What needs to be done:
Will you quote only the lines starting at the one that contains "Chi-Square | 9.75 |" and ending with the last line of the listing below, inclusive?

Segment Open

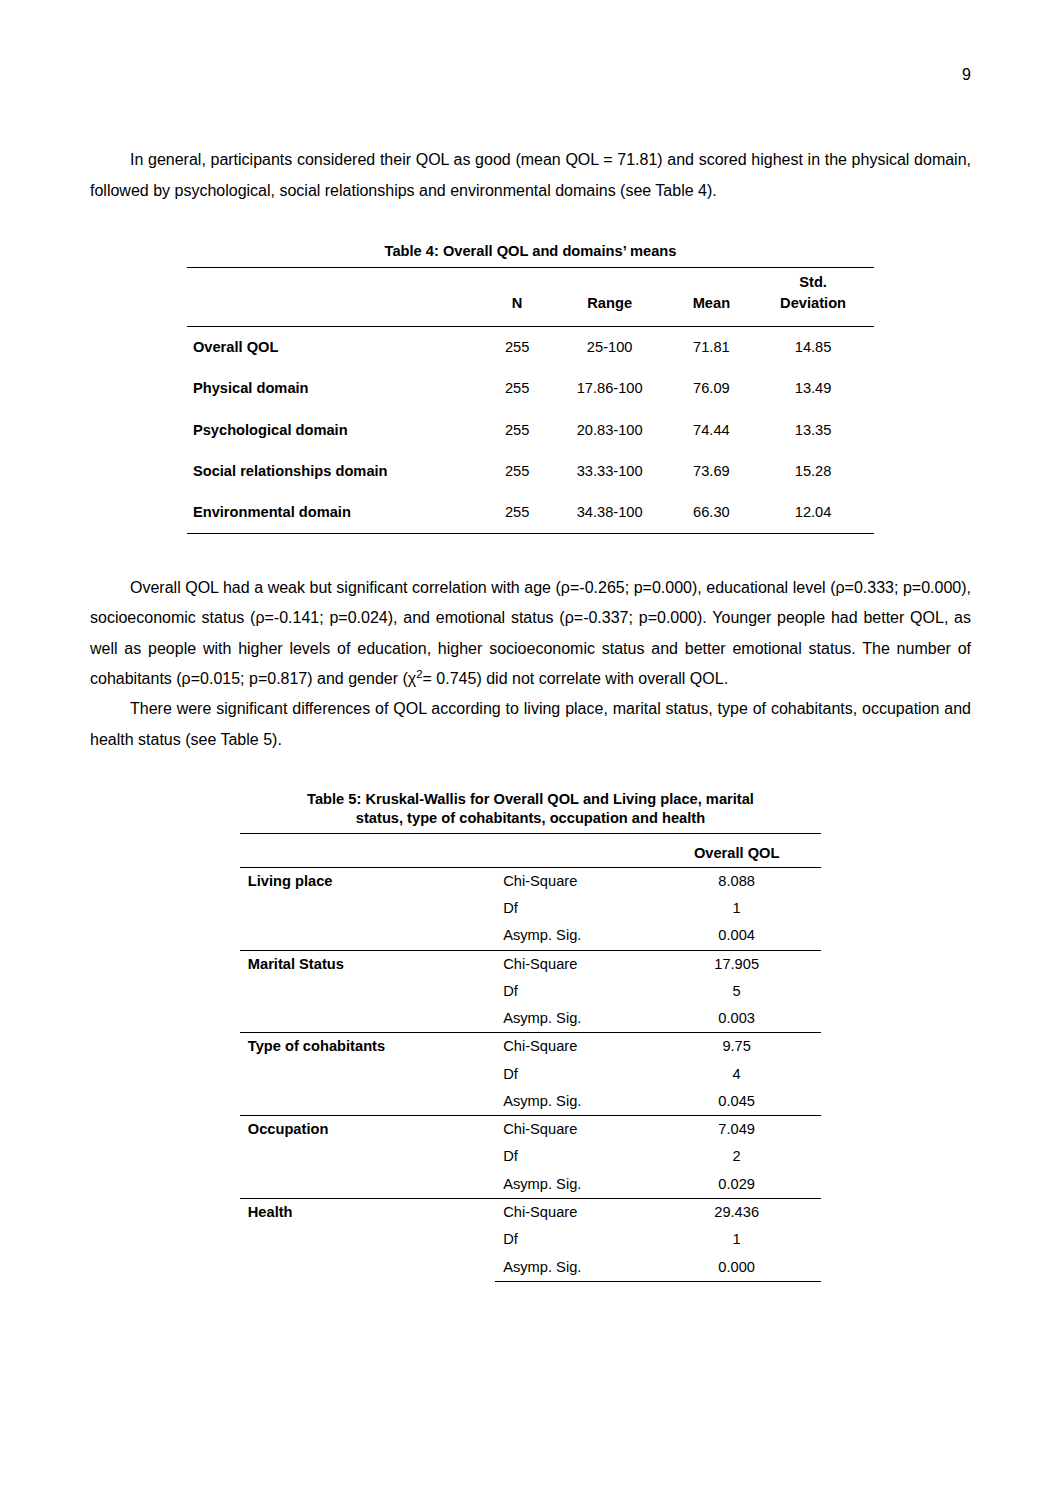9
In general, participants considered their QOL as good (mean QOL = 71.81) and scored highest in the physical domain, followed by psychological, social relationships and environmental domains (see Table 4).
Table 4: Overall QOL and domains’ means
| | N | Range | Mean | Std. Deviation |
| --- | --- | --- | --- | --- |
| Overall QOL | 255 | 25-100 | 71.81 | 14.85 |
| Physical domain | 255 | 17.86-100 | 76.09 | 13.49 |
| Psychological domain | 255 | 20.83-100 | 74.44 | 13.35 |
| Social relationships domain | 255 | 33.33-100 | 73.69 | 15.28 |
| Environmental domain | 255 | 34.38-100 | 66.30 | 12.04 |
Overall QOL had a weak but significant correlation with age (ρ=-0.265; p=0.000), educational level (ρ=0.333; p=0.000), socioeconomic status (ρ=-0.141; p=0.024), and emotional status (ρ=-0.337; p=0.000). Younger people had better QOL, as well as people with higher levels of education, higher socioeconomic status and better emotional status. The number of cohabitants (ρ=0.015; p=0.817) and gender (χ2= 0.745) did not correlate with overall QOL.
There were significant differences of QOL according to living place, marital status, type of cohabitants, occupation and health status (see Table 5).
Table 5: Kruskal-Wallis for Overall QOL and Living place, marital status, type of cohabitants, occupation and health
| | | Overall QOL |
| --- | --- | --- |
| Living place | Chi-Square | 8.088 |
| Df | 1 |
| Asymp. Sig. | 0.004 |
| Marital Status | Chi-Square | 17.905 |
| Df | 5 |
| Asymp. Sig. | 0.003 |
| Type of cohabitants | Chi-Square | 9.75 |
| Df | 4 |
| Asymp. Sig. | 0.045 |
| Occupation | Chi-Square | 7.049 |
| Df | 2 |
| Asymp. Sig. | 0.029 |
| Health | Chi-Square | 29.436 |
| Df | 1 |
| Asymp. Sig. | 0.000 |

Segment Closed

Exercise result:
| Type of cohabitants | Chi-Square | 9.75 |
| Df | 4 |
| Asymp. Sig. | 0.045 |
| Occupation | Chi-Square | 7.049 |
| Df | 2 |
| Asymp. Sig. | 0.029 |
| Health | Chi-Square | 29.436 |
| Df | 1 |
| Asymp. Sig. | 0.000 |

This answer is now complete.